- [Exercise description]:
Where the records below reach the line containing "left knee: (126, 334)", start transcribing, and end with the line containing "right knee: (145, 335)", exactly and with nothing else added.

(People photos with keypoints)
>>>
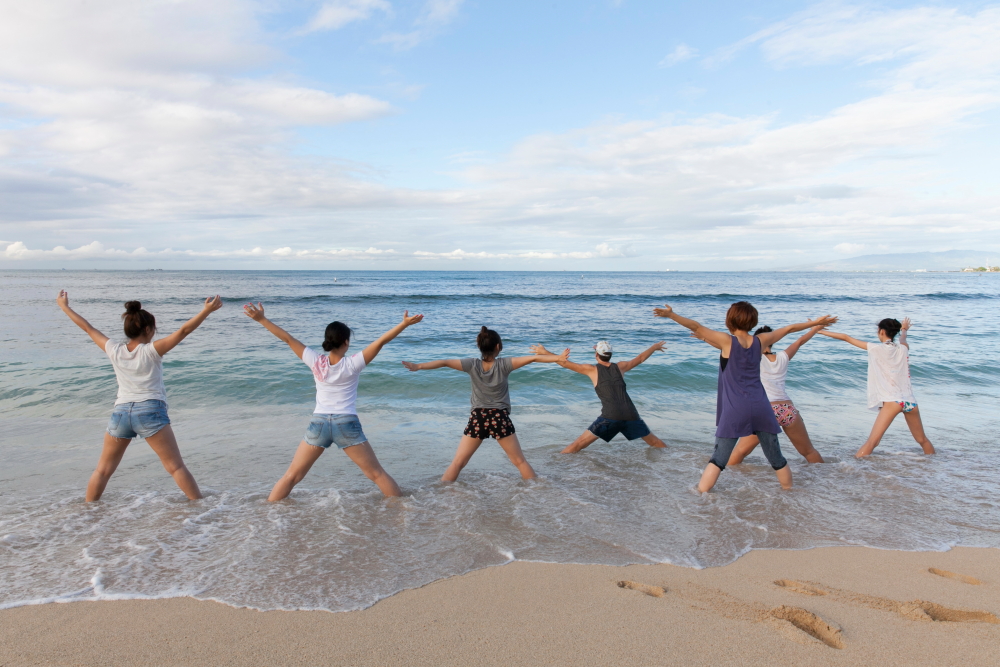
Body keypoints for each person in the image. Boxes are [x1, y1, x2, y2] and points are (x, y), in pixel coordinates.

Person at [244, 303, 423, 499]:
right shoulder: (353, 363)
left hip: (319, 423)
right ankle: (404, 512)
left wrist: (262, 320)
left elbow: (288, 339)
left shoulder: (315, 360)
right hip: (346, 424)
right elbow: (381, 341)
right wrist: (404, 324)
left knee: (292, 476)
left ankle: (268, 515)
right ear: (346, 341)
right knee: (377, 474)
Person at [56, 291, 222, 501]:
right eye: (154, 328)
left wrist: (64, 307)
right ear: (147, 329)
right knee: (176, 467)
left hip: (121, 414)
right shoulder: (151, 351)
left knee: (103, 471)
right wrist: (206, 311)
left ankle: (87, 513)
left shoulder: (114, 349)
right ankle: (201, 507)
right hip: (150, 412)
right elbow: (183, 330)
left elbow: (88, 328)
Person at [653, 301, 836, 492]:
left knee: (719, 459)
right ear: (753, 321)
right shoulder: (761, 341)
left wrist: (671, 316)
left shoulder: (726, 341)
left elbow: (696, 326)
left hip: (735, 409)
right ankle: (789, 493)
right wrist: (815, 323)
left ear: (729, 320)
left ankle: (701, 498)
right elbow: (790, 329)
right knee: (776, 458)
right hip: (762, 408)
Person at [402, 327, 568, 482]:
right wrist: (557, 358)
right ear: (498, 347)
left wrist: (418, 366)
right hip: (499, 417)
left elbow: (444, 362)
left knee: (458, 463)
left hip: (478, 418)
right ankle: (537, 492)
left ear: (479, 346)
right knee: (520, 462)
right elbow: (533, 358)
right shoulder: (504, 364)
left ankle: (440, 494)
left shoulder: (472, 364)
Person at [818, 317, 935, 458]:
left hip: (893, 402)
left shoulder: (876, 348)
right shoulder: (903, 348)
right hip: (910, 401)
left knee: (872, 441)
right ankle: (935, 465)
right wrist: (904, 329)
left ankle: (853, 470)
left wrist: (820, 331)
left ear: (882, 331)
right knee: (922, 440)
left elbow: (846, 338)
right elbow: (903, 339)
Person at [529, 340, 668, 453]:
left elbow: (563, 362)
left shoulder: (592, 369)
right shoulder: (621, 367)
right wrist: (654, 347)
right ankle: (674, 459)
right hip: (631, 414)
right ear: (610, 355)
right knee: (655, 443)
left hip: (610, 416)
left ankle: (556, 466)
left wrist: (545, 352)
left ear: (597, 355)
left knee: (577, 445)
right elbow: (641, 358)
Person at [719, 325, 825, 464]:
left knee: (740, 452)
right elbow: (800, 341)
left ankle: (728, 481)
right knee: (809, 451)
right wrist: (816, 328)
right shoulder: (783, 357)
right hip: (788, 409)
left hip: (766, 411)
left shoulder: (752, 358)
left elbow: (728, 347)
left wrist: (703, 337)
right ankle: (828, 480)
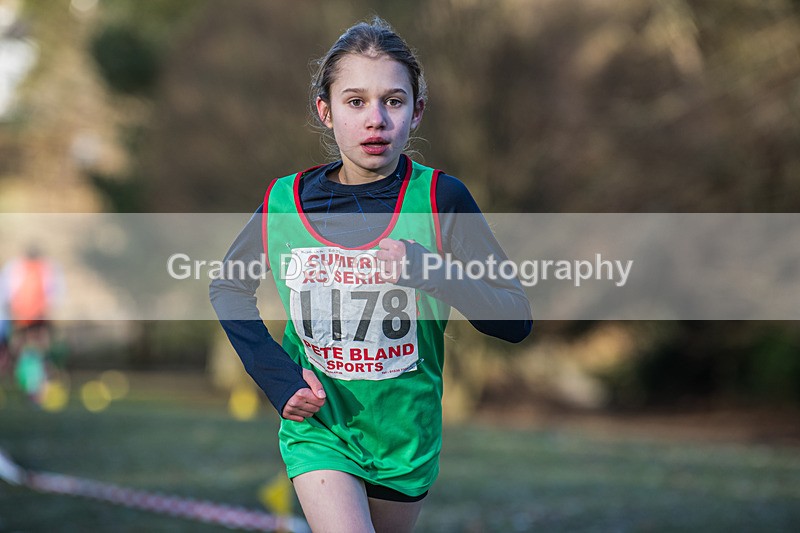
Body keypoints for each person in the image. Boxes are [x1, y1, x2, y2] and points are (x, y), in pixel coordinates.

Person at [210, 17, 532, 532]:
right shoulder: (283, 201)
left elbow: (515, 319)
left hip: (405, 438)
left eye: (393, 101)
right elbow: (228, 286)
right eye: (355, 101)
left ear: (417, 111)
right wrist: (276, 377)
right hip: (321, 427)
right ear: (325, 110)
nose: (375, 119)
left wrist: (430, 271)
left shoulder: (441, 199)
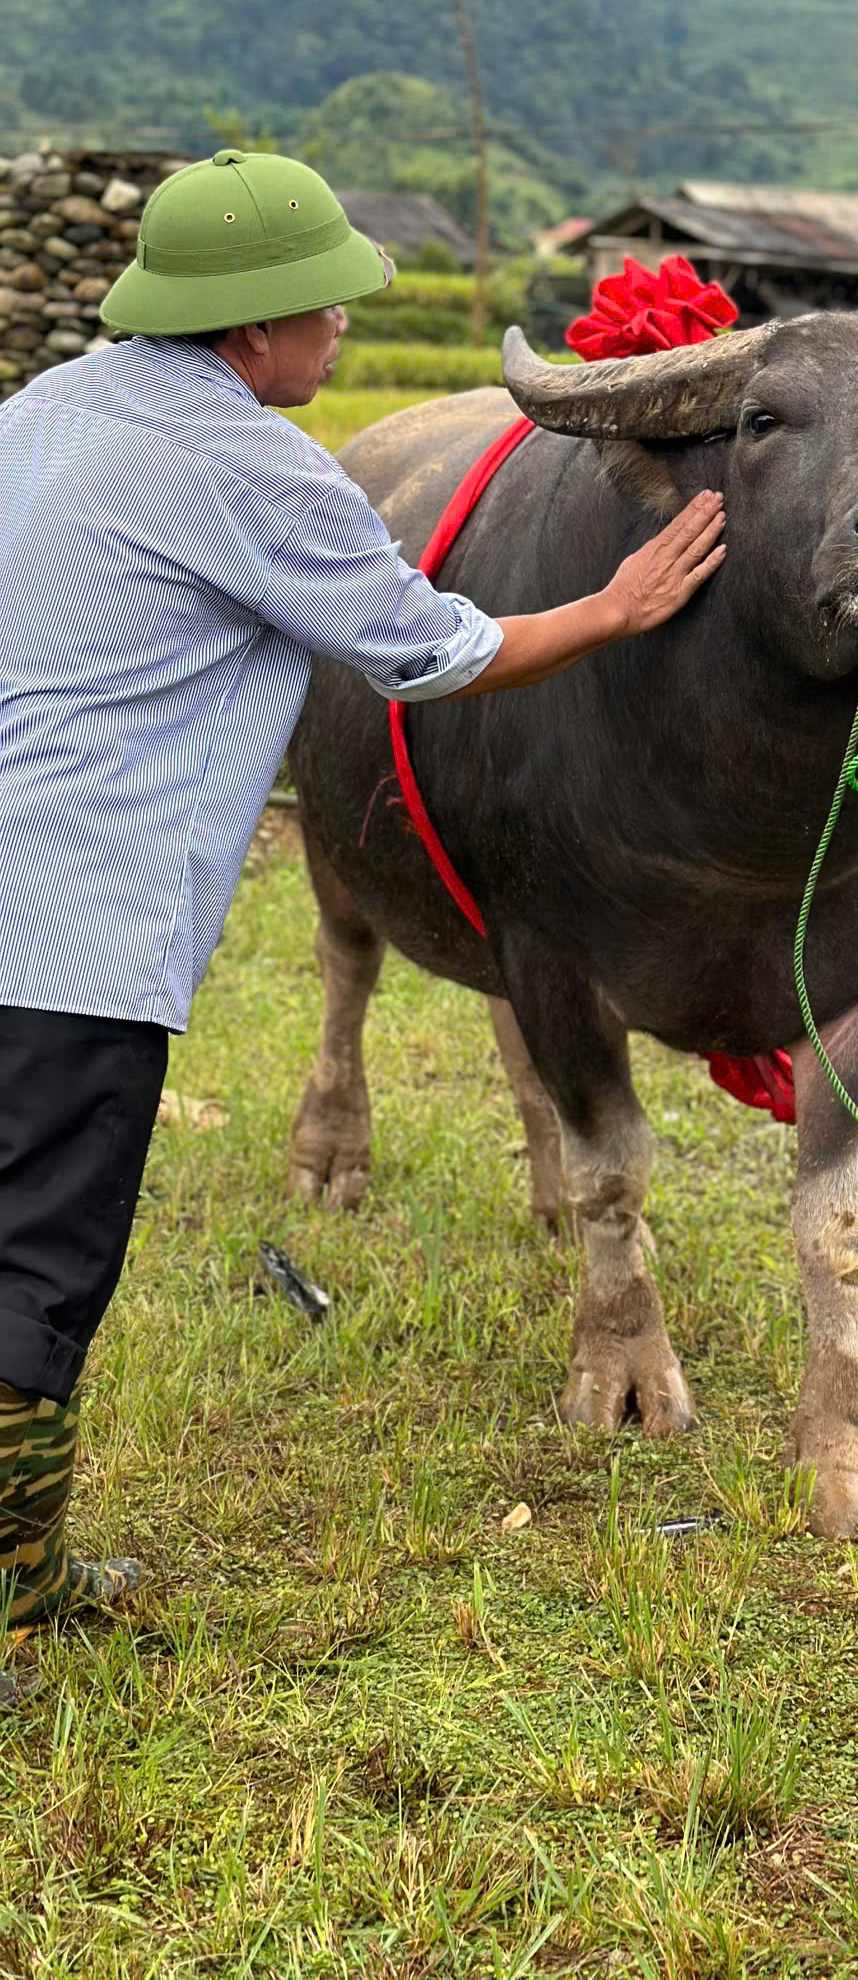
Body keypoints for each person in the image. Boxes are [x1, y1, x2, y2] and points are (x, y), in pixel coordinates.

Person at [0, 150, 725, 1634]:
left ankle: (24, 1563)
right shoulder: (254, 467)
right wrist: (615, 605)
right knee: (35, 1266)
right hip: (71, 922)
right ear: (253, 326)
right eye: (326, 306)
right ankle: (8, 1591)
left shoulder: (51, 410)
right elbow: (429, 650)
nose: (343, 332)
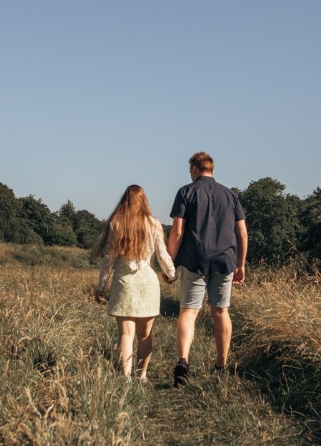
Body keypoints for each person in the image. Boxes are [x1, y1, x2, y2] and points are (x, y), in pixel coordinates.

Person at [167, 151, 247, 386]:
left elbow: (178, 231)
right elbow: (242, 232)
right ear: (212, 169)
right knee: (220, 311)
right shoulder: (231, 195)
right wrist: (240, 264)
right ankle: (221, 365)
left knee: (188, 311)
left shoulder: (186, 192)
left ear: (194, 168)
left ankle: (183, 361)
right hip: (224, 260)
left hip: (195, 259)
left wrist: (170, 262)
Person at [92, 185, 175, 381]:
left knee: (126, 334)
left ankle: (126, 378)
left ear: (125, 200)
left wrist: (101, 287)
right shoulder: (154, 223)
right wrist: (171, 274)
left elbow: (108, 260)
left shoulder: (116, 223)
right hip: (147, 281)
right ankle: (142, 375)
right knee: (145, 335)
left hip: (124, 282)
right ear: (144, 201)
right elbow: (162, 255)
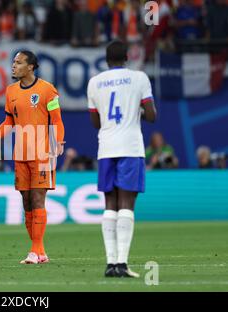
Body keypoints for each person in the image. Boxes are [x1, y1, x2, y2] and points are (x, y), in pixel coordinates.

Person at [0, 50, 65, 264]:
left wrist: (58, 142)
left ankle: (34, 251)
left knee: (38, 199)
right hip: (21, 155)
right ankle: (40, 251)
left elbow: (56, 120)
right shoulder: (10, 91)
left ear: (31, 67)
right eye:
<<<
- [Reply to the task]:
left knee: (126, 334)
left ankle: (126, 378)
left ear: (125, 200)
left wrist: (101, 287)
right shoulder: (154, 223)
right wrist: (171, 274)
left elbow: (108, 260)
left shoulder: (116, 223)
right hip: (147, 281)
right ankle: (142, 375)
right knee: (145, 335)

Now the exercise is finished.